For logits z of shape (N, K) and integer labels y of shape (N,):

target_n = (1 - α) * one_hot(y_n, K) + α / K
log_p_n  = log_softmax(z_n)
loss_n   = -sum_k target_n[k] * log_p_n[k]
loss     = mean(loss_n)

Equivalently:

loss_n = (1 - α) * (-log_p_n[y_n]) + α * (-mean_k log_p_n[k])

The two forms are mathematically identical; the first is what most code looks like.

Why `log_softmax` instead of `log(softmax(...))`?
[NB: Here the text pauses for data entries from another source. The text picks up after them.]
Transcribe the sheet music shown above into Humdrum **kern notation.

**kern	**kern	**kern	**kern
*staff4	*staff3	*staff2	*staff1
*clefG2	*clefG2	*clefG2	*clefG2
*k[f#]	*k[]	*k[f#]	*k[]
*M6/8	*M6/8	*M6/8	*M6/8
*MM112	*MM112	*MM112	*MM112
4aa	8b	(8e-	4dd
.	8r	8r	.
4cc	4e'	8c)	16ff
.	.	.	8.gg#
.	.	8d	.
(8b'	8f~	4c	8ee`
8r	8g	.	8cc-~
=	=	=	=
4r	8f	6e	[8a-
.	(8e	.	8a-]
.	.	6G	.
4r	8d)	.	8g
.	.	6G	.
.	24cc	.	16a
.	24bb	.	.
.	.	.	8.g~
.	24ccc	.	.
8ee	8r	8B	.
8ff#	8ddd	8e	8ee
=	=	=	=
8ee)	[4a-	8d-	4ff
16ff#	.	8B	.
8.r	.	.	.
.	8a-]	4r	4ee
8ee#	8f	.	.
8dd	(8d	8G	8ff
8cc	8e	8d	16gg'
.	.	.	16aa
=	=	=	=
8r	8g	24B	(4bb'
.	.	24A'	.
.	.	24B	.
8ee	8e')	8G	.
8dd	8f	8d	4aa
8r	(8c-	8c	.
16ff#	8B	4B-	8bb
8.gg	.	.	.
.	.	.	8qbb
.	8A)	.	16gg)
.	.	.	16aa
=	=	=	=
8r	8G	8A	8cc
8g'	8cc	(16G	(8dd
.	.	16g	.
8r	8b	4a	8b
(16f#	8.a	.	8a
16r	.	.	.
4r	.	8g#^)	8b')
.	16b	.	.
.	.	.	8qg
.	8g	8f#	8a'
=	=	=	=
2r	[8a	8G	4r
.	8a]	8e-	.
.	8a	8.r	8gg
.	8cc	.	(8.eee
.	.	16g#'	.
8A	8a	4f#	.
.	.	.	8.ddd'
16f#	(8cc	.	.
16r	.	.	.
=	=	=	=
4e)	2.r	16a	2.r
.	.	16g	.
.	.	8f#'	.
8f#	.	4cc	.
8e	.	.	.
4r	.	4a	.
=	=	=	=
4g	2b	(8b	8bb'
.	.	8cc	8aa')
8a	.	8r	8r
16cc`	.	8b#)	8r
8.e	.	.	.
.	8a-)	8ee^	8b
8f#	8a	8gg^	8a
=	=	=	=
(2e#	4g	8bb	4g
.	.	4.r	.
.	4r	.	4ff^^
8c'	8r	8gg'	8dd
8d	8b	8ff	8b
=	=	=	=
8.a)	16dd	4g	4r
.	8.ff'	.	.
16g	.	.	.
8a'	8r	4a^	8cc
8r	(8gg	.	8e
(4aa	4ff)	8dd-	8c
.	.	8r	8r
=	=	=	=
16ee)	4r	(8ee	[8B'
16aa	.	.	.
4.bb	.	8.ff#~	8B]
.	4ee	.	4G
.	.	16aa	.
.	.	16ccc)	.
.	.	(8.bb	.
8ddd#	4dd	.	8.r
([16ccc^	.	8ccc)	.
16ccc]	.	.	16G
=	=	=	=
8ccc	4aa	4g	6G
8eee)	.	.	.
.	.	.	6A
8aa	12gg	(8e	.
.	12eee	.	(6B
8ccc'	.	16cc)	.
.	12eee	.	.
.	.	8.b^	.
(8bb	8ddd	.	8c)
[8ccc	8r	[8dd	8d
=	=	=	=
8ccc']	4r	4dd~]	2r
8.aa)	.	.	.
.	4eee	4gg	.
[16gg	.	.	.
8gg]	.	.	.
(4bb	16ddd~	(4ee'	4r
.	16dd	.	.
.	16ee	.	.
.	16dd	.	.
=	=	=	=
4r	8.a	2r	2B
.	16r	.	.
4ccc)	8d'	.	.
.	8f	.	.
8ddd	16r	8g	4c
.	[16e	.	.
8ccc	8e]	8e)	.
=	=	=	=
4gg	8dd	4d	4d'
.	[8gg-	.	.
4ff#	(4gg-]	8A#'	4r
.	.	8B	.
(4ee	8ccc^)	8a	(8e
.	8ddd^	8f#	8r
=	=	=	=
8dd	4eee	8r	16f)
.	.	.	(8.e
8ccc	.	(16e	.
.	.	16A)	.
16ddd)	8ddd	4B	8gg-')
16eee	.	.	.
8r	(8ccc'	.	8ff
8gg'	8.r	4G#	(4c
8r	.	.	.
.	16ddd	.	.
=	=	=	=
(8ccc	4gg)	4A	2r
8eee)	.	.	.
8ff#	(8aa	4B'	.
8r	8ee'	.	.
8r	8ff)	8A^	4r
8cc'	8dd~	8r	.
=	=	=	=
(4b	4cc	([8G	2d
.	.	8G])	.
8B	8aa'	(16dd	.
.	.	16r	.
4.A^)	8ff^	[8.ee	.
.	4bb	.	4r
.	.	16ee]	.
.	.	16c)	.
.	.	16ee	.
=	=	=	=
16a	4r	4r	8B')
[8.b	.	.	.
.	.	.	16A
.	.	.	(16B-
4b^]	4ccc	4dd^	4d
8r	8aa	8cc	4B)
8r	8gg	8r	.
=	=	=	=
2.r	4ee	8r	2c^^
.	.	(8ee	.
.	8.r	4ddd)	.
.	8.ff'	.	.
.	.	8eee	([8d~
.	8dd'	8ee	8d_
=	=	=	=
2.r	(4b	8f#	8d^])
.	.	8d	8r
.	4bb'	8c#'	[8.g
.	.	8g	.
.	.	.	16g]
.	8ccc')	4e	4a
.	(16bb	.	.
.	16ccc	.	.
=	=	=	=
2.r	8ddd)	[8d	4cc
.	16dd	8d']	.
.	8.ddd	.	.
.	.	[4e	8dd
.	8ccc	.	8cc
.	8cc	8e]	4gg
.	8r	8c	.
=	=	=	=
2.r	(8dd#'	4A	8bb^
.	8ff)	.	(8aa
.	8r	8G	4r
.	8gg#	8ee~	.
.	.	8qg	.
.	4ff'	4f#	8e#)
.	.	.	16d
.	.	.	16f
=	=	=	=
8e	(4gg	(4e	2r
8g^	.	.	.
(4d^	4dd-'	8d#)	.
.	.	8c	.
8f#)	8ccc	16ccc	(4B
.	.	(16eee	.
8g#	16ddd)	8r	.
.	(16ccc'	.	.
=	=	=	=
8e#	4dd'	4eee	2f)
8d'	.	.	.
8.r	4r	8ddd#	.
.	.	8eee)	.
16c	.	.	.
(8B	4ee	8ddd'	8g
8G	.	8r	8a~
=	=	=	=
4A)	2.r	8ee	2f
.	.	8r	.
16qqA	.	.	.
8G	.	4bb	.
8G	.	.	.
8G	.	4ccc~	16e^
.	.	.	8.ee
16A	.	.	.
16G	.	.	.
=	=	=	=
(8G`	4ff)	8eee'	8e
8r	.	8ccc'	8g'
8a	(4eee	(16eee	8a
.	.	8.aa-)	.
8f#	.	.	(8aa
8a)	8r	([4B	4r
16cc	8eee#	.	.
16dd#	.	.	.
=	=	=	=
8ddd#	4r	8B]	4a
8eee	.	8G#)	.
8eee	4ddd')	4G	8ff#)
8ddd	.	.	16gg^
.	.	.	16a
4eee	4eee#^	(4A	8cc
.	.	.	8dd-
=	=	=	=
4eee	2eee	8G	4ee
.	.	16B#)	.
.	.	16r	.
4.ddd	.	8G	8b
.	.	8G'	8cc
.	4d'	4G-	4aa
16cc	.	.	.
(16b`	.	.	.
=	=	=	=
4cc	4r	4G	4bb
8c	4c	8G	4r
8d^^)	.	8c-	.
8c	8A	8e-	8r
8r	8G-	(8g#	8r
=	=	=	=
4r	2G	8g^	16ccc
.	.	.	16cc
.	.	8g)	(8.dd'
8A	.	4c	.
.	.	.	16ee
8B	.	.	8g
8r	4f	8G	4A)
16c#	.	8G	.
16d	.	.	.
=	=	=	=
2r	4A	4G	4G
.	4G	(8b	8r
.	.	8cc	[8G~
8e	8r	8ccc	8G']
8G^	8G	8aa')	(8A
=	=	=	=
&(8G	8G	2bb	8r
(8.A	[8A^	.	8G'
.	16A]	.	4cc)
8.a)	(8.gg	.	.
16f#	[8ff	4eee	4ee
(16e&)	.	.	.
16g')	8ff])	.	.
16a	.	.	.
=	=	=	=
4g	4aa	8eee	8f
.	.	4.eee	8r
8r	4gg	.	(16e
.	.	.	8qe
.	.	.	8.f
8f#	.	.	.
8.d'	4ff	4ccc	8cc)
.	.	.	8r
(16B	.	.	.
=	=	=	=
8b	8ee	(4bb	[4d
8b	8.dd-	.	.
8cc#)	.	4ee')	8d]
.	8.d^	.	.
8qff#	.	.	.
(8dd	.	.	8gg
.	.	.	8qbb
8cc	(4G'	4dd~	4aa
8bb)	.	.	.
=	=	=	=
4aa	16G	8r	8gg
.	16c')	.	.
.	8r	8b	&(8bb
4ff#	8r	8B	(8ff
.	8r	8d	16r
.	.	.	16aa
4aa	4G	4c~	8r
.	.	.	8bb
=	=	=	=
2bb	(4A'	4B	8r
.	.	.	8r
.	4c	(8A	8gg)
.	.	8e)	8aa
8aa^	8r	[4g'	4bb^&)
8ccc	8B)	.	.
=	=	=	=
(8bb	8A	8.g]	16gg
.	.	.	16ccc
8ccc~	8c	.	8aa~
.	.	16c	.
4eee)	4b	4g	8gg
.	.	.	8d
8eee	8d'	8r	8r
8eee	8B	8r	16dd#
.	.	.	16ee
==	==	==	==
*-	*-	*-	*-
log_softmax is numerically stable: under the hood it subtracts the max logit before exponentiating, avoiding overflow. The naive composition can produce log(0) = -inf when one logit dominates. Always use jax.nn.log_softmax, never jnp.log(jax.nn.softmax(...)).

Edge cases

α = 0: standard cross-entropy. Targets are exactly one-hot.
α = 1.0: target is uniform 1/K. Loss is just -mean log p_n[k] regardless of the label, which is essentially a uniform prior — not useful, but well-defined.
The harness passes labels_int as a float tensor; cast with labels_int.astype(jnp.int32) before jax.nn.one_hot.

Common pitfalls

Smoothing the loss instead of the targets. People sometimes add a -α * mean log p term to standard CE, which gives a different (worse) gradient. Smooth the TARGETS.
Using softmax directly without log. Then summing target * log(p) can produce log(0) = -inf. Use log_softmax and skip the explicit log.
Sum vs mean. Per-example loss sums over classes; the batch loss takes the mean over examples. Mixing these flips your effective gradient scale.
One-hot dtype mismatch. jax.nn.one_hot(int_labels, K) returns float32 by default — fine for our use, but it does implicitly cast.

Problem

Implement label_smoothing_loss(logits, labels_int, num_classes, alpha):

Cast labels_int to int32, num_classes to int, alpha to float.
one_hot = jax.nn.one_hot(labels, num_classes).
smoothed = (1 - α) * one_hot + α / num_classes.
log_probs = jax.nn.log_softmax(logits, axis=-1).
per_example = -jnp.sum(smoothed * log_probs, axis=-1).
Return jnp.array([float(jnp.mean(per_example))]) as 1-D (1,).

Pure JAX; no nnx model needed.

Inputs:

logits: 2-D (N, K).
labels_int: 1-D (N,), integer class IDs (passed as float, cast to int32).
num_classes: float (cast to int).
alpha: float in [0, 1]. 0 = standard CE.

Output: 1-D (1,) — [mean_label_smoothed_cross_entropy].